Reconnaissance de la faute inexcusable de l’employeur : la déclaration de l’AT n’est pas une condition préalable
La reconnaissance de la faute inexcusable de l’employeur n’implique pas que l’accident du travail ait été préalablement déclaré à la caisse dans le délai de deux ans prescrivant l’action.
La société Bati général fait sous-traiter des travaux de couverture. Au cours de ces travaux, le 27 novembre 2008, un salarié fait une chute mortelle de toiture.
Les services de police chargés de l’enquête consignent dans le procès-verbal que la victime se trouvait sur la toiture du bâtiment dont il était occupé à retirer des plaques de fibrociment et ne bénéficiait d’aucune protection individuelle ou collective contre les risques de chute. Le PV mentionne également que les employeurs ne pouvaient ignorer la dangerosité des conditions de travail et qu’ils n’ont pas pris les mesures de protection nécessaires pour protéger le salarié. S’en suivent des poursuites devant le tribunal correctionnel.

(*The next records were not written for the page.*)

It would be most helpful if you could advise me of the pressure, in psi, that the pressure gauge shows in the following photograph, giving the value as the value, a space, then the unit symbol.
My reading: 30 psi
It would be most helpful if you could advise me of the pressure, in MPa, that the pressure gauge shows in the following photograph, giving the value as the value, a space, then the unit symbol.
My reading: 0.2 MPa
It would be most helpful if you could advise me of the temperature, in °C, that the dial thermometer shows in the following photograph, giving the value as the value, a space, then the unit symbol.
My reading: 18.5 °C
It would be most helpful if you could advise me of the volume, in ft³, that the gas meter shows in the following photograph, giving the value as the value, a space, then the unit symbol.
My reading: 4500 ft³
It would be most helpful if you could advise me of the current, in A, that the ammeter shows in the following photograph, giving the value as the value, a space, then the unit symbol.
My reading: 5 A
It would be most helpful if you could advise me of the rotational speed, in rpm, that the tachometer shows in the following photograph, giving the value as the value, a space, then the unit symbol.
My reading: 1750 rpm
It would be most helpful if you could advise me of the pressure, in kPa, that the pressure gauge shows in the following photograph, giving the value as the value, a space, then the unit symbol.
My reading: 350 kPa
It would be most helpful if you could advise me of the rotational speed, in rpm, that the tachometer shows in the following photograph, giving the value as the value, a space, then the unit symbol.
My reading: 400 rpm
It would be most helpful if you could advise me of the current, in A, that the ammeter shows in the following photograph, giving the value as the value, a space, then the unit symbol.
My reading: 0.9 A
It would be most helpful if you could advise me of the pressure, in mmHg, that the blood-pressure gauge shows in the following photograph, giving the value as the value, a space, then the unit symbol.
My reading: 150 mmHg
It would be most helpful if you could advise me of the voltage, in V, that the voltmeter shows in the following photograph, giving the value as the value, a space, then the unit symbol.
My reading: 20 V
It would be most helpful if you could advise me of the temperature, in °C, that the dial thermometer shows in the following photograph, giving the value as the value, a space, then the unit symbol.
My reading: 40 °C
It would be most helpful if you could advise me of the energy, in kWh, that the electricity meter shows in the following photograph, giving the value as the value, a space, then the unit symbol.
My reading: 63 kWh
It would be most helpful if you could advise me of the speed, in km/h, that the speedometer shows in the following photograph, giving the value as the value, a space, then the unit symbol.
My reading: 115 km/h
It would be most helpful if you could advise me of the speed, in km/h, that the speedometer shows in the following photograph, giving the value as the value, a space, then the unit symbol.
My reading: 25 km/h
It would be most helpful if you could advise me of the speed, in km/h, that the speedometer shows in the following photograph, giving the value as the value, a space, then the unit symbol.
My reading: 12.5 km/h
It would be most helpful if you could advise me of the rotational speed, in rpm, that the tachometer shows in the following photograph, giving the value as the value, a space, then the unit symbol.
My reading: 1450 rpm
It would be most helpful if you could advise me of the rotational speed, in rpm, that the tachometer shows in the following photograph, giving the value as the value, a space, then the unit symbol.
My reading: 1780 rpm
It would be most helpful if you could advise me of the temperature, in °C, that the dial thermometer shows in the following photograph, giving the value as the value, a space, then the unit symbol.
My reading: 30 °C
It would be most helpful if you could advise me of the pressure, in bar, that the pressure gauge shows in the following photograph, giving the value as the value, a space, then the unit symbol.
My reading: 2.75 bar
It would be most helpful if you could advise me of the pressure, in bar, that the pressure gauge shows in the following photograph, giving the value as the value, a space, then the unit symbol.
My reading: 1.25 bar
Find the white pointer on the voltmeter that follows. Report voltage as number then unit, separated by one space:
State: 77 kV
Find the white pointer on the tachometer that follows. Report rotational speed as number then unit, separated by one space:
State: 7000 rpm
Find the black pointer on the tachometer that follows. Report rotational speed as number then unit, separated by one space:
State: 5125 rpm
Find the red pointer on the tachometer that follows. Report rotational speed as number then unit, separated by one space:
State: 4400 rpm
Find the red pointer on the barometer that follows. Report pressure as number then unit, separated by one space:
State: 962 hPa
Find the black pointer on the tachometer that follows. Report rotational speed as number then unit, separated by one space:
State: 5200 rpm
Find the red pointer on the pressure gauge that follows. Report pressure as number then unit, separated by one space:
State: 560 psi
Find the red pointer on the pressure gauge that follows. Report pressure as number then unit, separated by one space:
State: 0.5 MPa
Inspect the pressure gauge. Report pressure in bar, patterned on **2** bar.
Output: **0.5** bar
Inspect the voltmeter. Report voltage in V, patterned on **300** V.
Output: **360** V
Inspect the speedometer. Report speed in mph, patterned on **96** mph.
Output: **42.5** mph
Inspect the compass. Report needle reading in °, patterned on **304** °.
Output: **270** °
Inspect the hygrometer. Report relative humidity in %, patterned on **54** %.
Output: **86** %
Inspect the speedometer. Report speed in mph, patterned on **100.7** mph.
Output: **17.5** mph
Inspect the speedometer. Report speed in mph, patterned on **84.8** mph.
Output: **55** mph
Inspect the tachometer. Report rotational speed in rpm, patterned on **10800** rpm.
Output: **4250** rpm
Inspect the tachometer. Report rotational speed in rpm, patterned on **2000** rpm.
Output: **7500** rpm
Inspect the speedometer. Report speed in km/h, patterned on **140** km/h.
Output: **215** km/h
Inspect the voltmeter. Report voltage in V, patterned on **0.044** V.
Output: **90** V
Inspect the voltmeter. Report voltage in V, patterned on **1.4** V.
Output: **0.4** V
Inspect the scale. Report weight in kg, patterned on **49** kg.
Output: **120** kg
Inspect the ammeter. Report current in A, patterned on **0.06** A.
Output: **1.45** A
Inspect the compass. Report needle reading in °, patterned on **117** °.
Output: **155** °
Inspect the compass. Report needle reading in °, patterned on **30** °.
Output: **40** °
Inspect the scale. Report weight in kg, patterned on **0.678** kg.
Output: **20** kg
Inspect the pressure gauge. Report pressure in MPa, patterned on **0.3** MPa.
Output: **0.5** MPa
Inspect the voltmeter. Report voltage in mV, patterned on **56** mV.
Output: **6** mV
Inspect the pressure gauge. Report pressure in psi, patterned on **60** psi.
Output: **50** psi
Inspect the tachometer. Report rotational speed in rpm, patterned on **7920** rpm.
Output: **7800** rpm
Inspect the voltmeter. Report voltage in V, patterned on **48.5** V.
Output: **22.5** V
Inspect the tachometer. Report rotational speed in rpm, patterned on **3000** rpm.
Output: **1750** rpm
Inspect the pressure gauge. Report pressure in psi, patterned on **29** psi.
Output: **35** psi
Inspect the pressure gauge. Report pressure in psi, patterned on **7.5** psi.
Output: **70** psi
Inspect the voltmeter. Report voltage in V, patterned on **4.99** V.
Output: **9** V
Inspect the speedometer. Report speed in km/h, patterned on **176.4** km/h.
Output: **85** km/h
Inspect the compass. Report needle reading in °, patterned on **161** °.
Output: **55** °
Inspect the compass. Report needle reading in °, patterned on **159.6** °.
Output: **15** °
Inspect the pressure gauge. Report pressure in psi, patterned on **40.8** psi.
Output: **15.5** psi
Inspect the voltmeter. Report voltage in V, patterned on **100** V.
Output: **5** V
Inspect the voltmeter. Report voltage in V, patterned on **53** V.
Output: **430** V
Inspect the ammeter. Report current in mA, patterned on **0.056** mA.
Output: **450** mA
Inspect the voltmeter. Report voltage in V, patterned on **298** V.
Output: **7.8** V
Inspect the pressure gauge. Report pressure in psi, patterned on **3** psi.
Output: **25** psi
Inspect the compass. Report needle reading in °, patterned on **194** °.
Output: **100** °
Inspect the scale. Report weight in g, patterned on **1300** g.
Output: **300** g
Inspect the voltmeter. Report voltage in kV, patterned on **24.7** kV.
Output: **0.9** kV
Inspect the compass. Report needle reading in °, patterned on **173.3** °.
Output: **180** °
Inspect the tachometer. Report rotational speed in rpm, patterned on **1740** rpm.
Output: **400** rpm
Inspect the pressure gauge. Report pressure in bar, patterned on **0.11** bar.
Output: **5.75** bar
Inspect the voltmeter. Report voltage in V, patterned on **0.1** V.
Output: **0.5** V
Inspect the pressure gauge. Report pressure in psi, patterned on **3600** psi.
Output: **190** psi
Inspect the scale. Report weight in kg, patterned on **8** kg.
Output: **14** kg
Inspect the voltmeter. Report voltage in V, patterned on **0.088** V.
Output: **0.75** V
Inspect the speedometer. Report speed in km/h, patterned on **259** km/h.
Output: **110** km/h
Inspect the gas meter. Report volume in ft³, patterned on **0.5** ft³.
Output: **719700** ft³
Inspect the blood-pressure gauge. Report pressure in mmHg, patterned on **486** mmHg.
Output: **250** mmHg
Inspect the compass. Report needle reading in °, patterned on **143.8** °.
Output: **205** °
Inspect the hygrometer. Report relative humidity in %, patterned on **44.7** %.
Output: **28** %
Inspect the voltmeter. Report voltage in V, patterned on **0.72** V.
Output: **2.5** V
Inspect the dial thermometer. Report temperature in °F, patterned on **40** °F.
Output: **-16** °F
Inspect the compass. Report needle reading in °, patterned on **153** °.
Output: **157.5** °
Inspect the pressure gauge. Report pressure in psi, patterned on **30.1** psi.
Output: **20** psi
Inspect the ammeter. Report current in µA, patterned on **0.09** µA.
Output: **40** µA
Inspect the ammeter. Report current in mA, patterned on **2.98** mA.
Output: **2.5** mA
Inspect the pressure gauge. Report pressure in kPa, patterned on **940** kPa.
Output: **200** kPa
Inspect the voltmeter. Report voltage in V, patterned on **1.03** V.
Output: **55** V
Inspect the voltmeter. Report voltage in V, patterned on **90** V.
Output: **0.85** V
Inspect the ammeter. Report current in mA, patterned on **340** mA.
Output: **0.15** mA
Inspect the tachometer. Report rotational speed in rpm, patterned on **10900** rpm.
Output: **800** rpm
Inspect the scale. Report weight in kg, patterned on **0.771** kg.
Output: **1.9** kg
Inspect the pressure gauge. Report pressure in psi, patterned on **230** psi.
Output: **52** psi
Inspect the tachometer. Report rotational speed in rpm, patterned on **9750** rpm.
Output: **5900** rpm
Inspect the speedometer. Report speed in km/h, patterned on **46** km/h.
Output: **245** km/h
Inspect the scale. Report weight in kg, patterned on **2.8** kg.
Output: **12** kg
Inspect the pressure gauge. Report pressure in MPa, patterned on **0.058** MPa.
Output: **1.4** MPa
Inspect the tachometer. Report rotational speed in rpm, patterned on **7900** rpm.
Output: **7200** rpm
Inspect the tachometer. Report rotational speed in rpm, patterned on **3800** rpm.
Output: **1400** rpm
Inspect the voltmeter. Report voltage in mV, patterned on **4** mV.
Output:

Le 16 décembre 2010, le gérant de la société Bati général et le sous-traitant sont pénalement condamnés pour le délit de travail dissimulé et pour délit de prêt illégal de main d’oeuvre.
Le 22 février 2012, la mère de la victime saisit la juridiction de sécurité sociale en reconnaissance de la faute inexcusable de l’employeur.
Le gérant de la société Bati général estime que l’action en reconnaissance de la faute inexcusable est prescrite. Pour lui, l’action était recevable jusqu’au 27 novembre 2010, soit dans les deux ans suivant l’accident. Il considère également qu’une faute inexcusable ne peut pas être retenue puisque l’accident du travail n’a pas été déclaré à la caisse dans les deux ans suivant l’accident.
Les juges appliquent l’article L. 431-2 du code de la sécurité sociale : en cas d’accident susceptible d’entraîner la reconnaissance de la faute inexcusable de l’employeur, la prescription biennale opposable aux demandes d’indemnisation complémentaire de la victime ou de ses ayants droit commence à courir à compter de la date de l’accident et se trouve interrompue par l’exercice de l’action pénale engagée pour les mêmes faits ou de l’action en reconnaissance du caractère professionnel de l’accident.
Ils estiment que si la reconnaissance de la faute inexcusable ne peut être retenue qu’en cas d’accident du travail, elle est indépendante de la prise en charge au titre de la législation professionnelle et n’implique pas que l’accident ait été préalablement déclaré à la caisse dans le délai de deux ans.
Ainsi, la demande de reconnaissance de la faute inexcusable est recevable puisqu’elle est intervenue dans les deux ans suivant le jugement du tribunal correctionnel. Le jugement étant intervenu le 16 décembre 2010, la mère de la victime avait jusqu’au 15 décembre 2012 pour agir en reconnaissance de la faute inexcusable de l’employeur.
Le gérant de la société Bati général et le sous-traitant sont condamnés solidairement à rembourser à la CPAM la somme qu’elle est tenue de verser à la mère de la victime en indemnisation de son préjudice moral, soit 30 000 euros.